Extract provided: Begin

Posted on December 12, 2025 20 Comments

We all know that the Aussies and Kiwis are falling over themselves to suck up to Fiji to keep it out of the clutches of the Chinese and inside the orbit of the democracies. But does the Australian High Commissioner to Fiji, Peter Roberts, really have to wear a sulu to official functions at which he is representing his government and the Australian people?

The sulu vakaturaga is Fijian national dress. It is not worn in Australia. And so for the country’s official representative to Fiji to embrace it suggests, at the very least, someone trying just a little too hard to ingratiate himself with the locals. Some people less generous might say it is cultural appropriation. But is it entirely necessary?

Grubsheet grew up in a Fiji where no adult outsider wanting to be taken seriously would wear a tailored sulu vakaturaga to any function, let alone in an official capacity. There were one or two eccentric “Europeans” who might have done so but they were never taken seriously. If their sons went to local schools, they might have worn sulus as part of their uniform. And of course, almost everyone wore a casual, printed sulu around the house out of hours just for comfort in the heat.

Are the other diplomatic representatives in Fiji wearing sulus in public? The Chinese, the Japanese, the Koreans, the Indians, the French, the Cubans? Or even the Papua New Guineans, the Ni Vanuatu and the Tuvaluans? Nope. So why is the Australian High Commissioner doing so?

I don’t know Peter Roberts but the perpetual grin on his face suggests that he is a gregarious, party-loving type who is desperate to be liked. But he should do himself and the nation he represents a favour and stop eroding his credibility by embracing a gesture of cultural identity that many people might find quaint and amusing but doesn’t mark him out as a serious person in local eyes.

There will inevitably come a time when the current back-scratching between the two countries gives way to tough talk. When that happens, does Peter Roberts envisage standing in front of a Fijian Prime Minister lodging a formal diplomatic protest while wearing Fijian national dress?

Call me old fashioned, but the Aussie High Commissioner needs to put his trousers back on and rejoin the grown-ups.

————-

Peter Roberts at his most recent official outing in a double act with the Minister for Health.

But it’s not the first time.

Wearing a sulu for a Christmas Party might be acceptable…

Amazing to have @FNUFiji Fiji National University Choir from Lautoka at the 🇦🇺 residence last night – first taralala of the festive season! Please listen it is beautiful! pic.twitter.com/Liq9kWkRC3

— Peter Roberts (@AusHCFJ) December 3, 2025

But at official functions? What about the irony of this – High Commissioner Roberts in a sulu and Ro Filipe Tuisawau – the Minister for Public Works – in trousers.

Sorry but the joke’s on you, mate.

And at least do your sandals up.

Reader Interactions

Comments

  1. Too Much Tabetabe says

    December 12, 2025 at 7:14 am

    Too much tabetabe the Aussies. That sulu will fall and fly away to China with the current tropical disturbance near Vanuatu. On a serious note, Australia 🇦🇺 has compromised its foreign policy by forgetting all Fiji issues at the cost of the Chinese threat.

    Reply
    • Graham Davis says

      December 12, 2025 at 7:52 am

      For the benefit of the Aussies:

      Tabetabe: To cater to (someone), play up to someone, flatter deceptively to gain favour, to be supportive.

Extract provided: End
Records: Begin

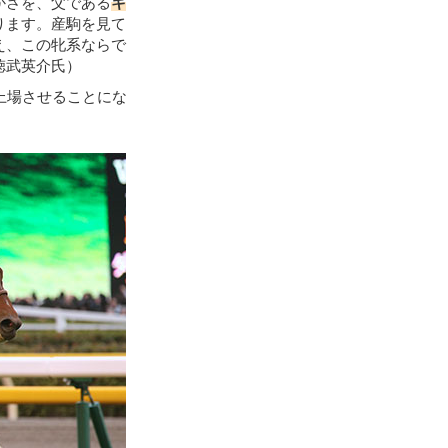
かさを、父である
キ
ります。産駒を見て
え、この牝系ならで
徳武英介氏）
上場させることにな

Records: End

→ **Apply what you read**:
[A] Please summarize the blog post about the Australian High Commissioner's sulu in two sentences.
[B] What does the blog post give as the name of Fijian national dress?

→ **Expected results**:
[A] The post questions why Peter Roberts, Australia's High Commissioner to Fiji, wears the sulu vakaturaga, Fijian national dress, to official functions when other diplomats in Fiji do not. It argues that the habit erodes his credibility and says that, although a sulu might be acceptable for a Christmas party, he should put his trousers back on.

[B] The sulu vakaturaga.